### [Texte étudié]
↓↓↓

Résurrection était probablement l’une des grandes attentes de cette 78e édition du Festival de Cannes. Après Kaili Blues (récompensé à Locarno et d’une Montgolfière d’or au Festival des Trois Continents en 2015) et Un Grand voyage vers la nuit (sélectionné dans la section Un Certain Regard à Cannes en 2018), Bi Gan propose un troisième long métrage-fleuve dont les premières images disponibles avant l’ouverture des festivités donnaient furieusement envie. Son annonce très tardive en compétition (le 8 mai, soit près d’un mois après la conférence de presse traditionnelle) plaidait aussi en faveur d’un film dont il se murmurait qu’il n’était pas tout à fait prêt et qu’il était en attente de visa de sortie de Chine (rappelant l’aventure de 2046 de Wong Kar Wai, pas tout à fait terminé lors de la projection). La découverte dans la salle du Grand Théâtre Lumière fut l’un des grands moments de cette année.

↑↑↑

### [Données de l'exercice]
↓↓↓

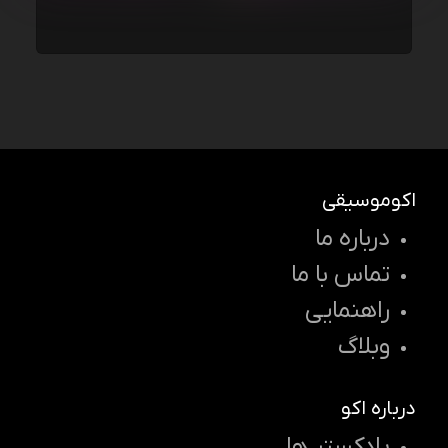
اکوموسیقی
درباره ما
تماس با ما
راهنمایی
وبلاگ
درباره اکو
پادکستر ها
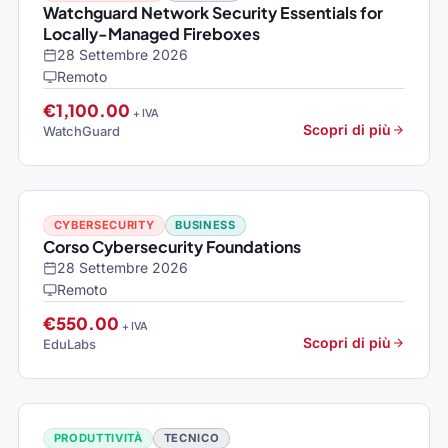
Watchguard Network Security Essentials for
Locally-Managed Fireboxes
28 Settembre 2026
Remoto
€1,100.00
+ IVA
Scopri di più
WatchGuard
CYBERSECURITY
BUSINESS
Corso Cybersecurity Foundations
28 Settembre 2026
Remoto
€550.00
+ IVA
Scopri di più
EduLabs
PRODUTTIVITÀ
TECNICO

↑↑↑

### [Vos tâches]
A - D'après le texte étudié, à quelle date Résurrection a-t-il été annoncé en compétition ?
B - Transformez les lignes de texte de toutes les entrées en un tableau Markdown à deux colonnes, « Numéro » et « Ligne de l'entrée », sans les lignes vides. Laissez les images de côté.

### [Solutions par tâche]
A - Le 8 mai.

B -
| Numéro | Ligne de l'entrée |
|---|---|
| 1 | اکوموسیقی |
| 2 | درباره ما |
| 3 | تماس با ما |
| 4 | راهنمایی |
| 5 | وبلاگ |
| 6 | درباره اکو |
| 7 | پادکستر ها |
| 8 | Watchguard Network Security Essentials for |
| 9 | Locally-Managed Fireboxes |
| 10 | 28 Settembre 2026 |
| 11 | Remoto |
| 12 | €1,100.00 |
| 13 | + IVA |
| 14 | Scopri di più |
| 15 | WatchGuard |
| 16 | CYBERSECURITY |
| 17 | BUSINESS |
| 18 | Corso Cybersecurity Foundations |
| 19 | 28 Settembre 2026 |
| 20 | Remoto |
| 21 | €550.00 |
| 22 | + IVA |
| 23 | Scopri di più |
| 24 | EduLabs |
| 25 | PRODUTTIVITÀ |
| 26 | TECNICO |